* **EXERCISE REQUIREMENTS**: When the line containing "http://www.nasa.gov/mission_" appears in the entries below, begin printing there and stop after the line containing "kể từ khi được"; print each of those lines exactly and no other line.

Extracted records
++++++++++++++++++++
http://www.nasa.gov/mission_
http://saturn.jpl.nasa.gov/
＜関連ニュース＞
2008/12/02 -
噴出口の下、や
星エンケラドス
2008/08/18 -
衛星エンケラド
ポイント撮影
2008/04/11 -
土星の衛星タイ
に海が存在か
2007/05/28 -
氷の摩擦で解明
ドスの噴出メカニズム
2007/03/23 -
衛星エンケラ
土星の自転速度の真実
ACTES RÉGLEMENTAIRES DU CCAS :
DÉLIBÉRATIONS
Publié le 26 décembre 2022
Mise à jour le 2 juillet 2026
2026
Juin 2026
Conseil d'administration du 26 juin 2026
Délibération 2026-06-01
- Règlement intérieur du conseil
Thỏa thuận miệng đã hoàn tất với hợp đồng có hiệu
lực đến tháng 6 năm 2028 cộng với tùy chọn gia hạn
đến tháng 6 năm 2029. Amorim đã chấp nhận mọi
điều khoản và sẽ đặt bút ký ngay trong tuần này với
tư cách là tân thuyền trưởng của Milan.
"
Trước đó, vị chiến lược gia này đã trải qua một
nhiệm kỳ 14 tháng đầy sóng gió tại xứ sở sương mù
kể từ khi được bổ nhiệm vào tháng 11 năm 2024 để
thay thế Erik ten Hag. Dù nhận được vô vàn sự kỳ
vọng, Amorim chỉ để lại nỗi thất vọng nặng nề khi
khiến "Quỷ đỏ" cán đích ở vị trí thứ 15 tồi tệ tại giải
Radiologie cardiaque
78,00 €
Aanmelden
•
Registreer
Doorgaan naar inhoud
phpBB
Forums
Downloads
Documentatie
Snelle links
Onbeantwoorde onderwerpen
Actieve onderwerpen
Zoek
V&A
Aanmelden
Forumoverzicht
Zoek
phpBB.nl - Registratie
++++++++++++++++++++
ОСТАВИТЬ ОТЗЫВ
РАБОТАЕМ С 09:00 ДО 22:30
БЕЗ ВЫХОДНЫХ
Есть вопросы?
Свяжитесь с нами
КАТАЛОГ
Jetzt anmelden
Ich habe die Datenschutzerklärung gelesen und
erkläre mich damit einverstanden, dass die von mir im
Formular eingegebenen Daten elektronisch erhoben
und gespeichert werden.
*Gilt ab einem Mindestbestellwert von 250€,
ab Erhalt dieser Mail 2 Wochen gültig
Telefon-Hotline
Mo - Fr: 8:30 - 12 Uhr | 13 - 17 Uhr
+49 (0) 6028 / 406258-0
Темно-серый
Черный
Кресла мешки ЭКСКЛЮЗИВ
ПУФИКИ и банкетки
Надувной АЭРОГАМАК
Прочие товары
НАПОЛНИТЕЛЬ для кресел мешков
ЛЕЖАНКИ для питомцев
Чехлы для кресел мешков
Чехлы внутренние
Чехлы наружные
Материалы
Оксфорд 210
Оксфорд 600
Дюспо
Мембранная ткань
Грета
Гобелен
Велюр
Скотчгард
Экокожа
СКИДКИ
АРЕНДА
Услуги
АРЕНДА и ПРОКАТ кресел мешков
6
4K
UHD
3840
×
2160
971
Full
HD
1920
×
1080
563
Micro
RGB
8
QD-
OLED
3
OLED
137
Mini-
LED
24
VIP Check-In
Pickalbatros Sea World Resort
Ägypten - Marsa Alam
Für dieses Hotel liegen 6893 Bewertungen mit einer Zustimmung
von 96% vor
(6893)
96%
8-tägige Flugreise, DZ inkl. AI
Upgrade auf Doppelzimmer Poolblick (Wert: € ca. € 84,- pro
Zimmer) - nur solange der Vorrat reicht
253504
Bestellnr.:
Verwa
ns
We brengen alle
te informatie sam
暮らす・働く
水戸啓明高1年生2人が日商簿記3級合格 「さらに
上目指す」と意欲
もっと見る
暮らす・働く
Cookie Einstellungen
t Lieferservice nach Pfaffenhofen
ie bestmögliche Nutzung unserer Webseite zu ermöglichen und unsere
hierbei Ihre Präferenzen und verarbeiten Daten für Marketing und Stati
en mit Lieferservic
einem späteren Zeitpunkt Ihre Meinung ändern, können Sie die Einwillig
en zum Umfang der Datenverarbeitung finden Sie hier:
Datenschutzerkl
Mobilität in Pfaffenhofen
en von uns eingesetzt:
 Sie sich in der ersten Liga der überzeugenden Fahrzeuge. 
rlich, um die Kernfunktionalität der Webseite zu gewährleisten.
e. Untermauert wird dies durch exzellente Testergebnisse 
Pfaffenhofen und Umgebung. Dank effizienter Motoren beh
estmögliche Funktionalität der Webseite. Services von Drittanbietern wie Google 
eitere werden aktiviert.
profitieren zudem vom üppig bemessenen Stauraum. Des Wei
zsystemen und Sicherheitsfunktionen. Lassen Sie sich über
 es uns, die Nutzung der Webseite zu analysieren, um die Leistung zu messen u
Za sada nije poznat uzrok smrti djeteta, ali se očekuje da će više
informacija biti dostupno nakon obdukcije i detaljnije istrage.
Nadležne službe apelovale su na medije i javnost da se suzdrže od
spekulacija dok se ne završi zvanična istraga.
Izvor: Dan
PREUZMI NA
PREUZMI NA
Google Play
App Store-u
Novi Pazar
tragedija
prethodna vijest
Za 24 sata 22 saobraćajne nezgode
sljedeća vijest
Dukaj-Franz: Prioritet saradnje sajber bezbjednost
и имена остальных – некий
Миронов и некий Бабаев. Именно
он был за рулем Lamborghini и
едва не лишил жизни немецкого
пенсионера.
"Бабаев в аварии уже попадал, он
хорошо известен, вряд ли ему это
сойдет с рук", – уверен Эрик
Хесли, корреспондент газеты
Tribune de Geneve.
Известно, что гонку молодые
++++++++++++++++++++
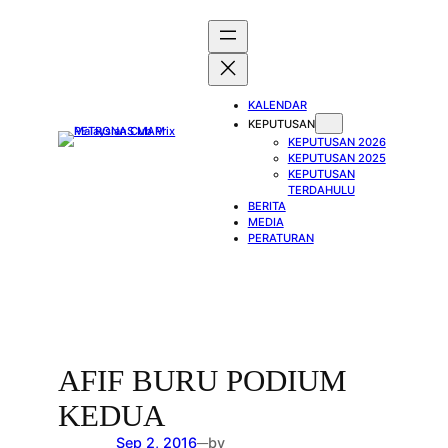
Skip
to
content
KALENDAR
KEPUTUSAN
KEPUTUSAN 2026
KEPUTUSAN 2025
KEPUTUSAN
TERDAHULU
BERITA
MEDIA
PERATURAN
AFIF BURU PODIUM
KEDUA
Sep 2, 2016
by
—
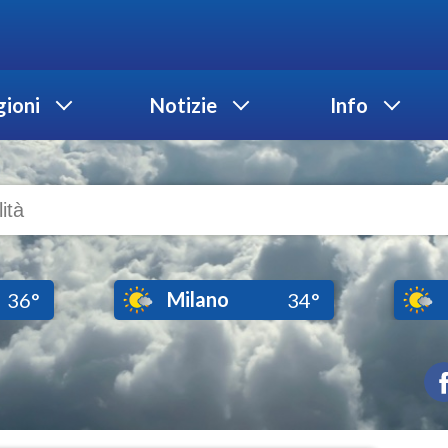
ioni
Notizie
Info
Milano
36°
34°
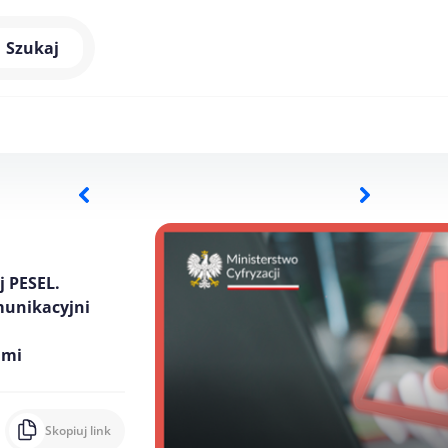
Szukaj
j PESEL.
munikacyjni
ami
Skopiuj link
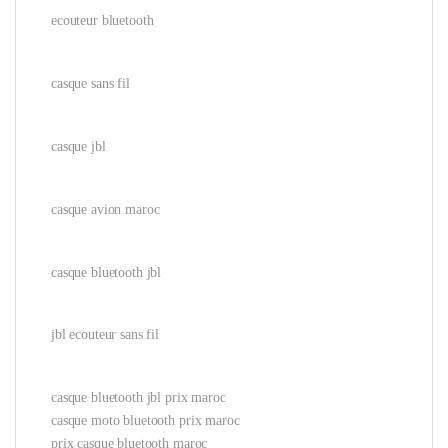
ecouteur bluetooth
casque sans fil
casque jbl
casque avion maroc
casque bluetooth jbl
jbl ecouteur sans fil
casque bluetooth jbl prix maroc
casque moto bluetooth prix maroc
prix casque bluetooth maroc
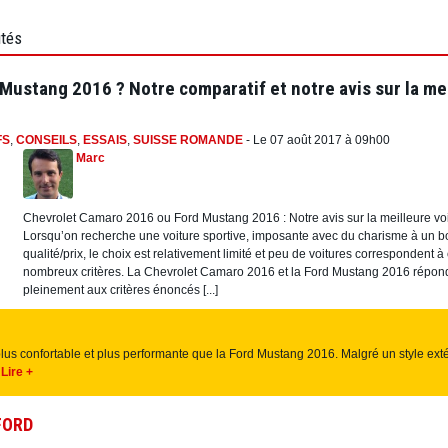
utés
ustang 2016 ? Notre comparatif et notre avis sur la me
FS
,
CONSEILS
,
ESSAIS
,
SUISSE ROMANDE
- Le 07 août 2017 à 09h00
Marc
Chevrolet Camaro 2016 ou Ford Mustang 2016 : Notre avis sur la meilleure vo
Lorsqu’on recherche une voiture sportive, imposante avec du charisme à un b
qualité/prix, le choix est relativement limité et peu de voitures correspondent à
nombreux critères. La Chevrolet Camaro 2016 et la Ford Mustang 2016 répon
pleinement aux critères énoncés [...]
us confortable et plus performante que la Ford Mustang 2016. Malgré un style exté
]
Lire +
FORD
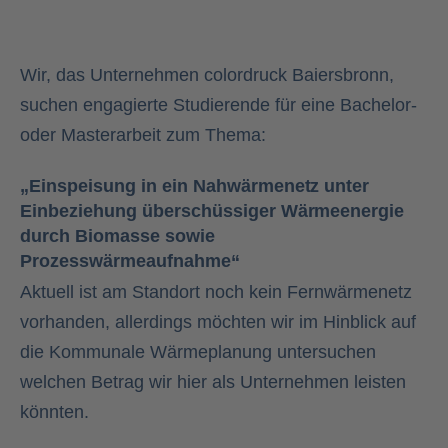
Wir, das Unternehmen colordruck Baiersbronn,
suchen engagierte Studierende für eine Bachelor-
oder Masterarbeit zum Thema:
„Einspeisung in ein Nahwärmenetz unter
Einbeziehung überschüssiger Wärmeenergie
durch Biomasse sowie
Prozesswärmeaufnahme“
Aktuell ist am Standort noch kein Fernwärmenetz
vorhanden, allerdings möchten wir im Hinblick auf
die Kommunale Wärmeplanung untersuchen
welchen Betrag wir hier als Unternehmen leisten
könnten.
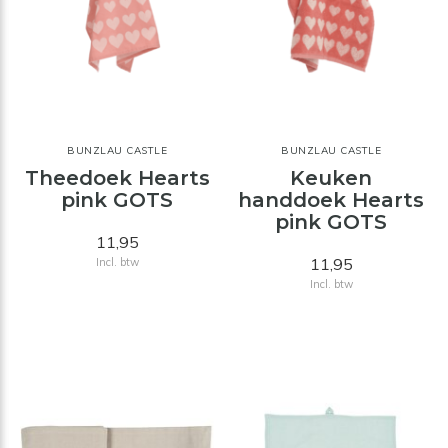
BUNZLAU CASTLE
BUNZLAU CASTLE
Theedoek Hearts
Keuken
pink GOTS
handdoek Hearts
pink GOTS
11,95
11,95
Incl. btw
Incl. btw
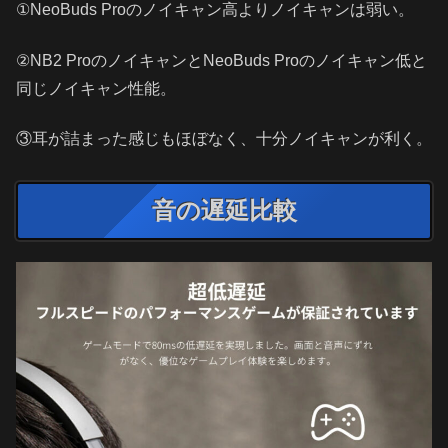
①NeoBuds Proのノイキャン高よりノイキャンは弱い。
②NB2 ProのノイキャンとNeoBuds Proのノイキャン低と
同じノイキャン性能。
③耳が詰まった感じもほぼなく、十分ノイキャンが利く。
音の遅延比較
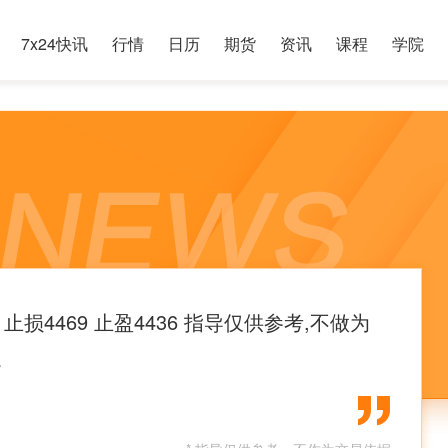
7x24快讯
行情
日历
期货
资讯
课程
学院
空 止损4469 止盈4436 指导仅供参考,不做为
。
++++++++++++++++++++
* **EXERCISE SOLUTION**:
http://www.nasa.gov/mission_
http://saturn.jpl.nasa.gov/
＜関連ニュース＞
2008/12/02 -
噴出口の下、や
星エンケラドス
2008/08/18 -
衛星エンケラド
ポイント撮影
2008/04/11 -
土星の衛星タイ
に海が存在か
2007/05/28 -
氷の摩擦で解明
ドスの噴出メカニズム
2007/03/23 -
衛星エンケラ
土星の自転速度の真実
ACTES RÉGLEMENTAIRES DU CCAS :
DÉLIBÉRATIONS
Publié le 26 décembre 2022
Mise à jour le 2 juillet 2026
2026
Juin 2026
Conseil d'administration du 26 juin 2026
Délibération 2026-06-01
- Règlement intérieur du conseil
Thỏa thuận miệng đã hoàn tất với hợp đồng có hiệu
lực đến tháng 6 năm 2028 cộng với tùy chọn gia hạn
đến tháng 6 năm 2029. Amorim đã chấp nhận mọi
điều khoản và sẽ đặt bút ký ngay trong tuần này với
tư cách là tân thuyền trưởng của Milan.
"
Trước đó, vị chiến lược gia này đã trải qua một
nhiệm kỳ 14 tháng đầy sóng gió tại xứ sở sương mù
kể từ khi được bổ nhiệm vào tháng 11 năm 2024 để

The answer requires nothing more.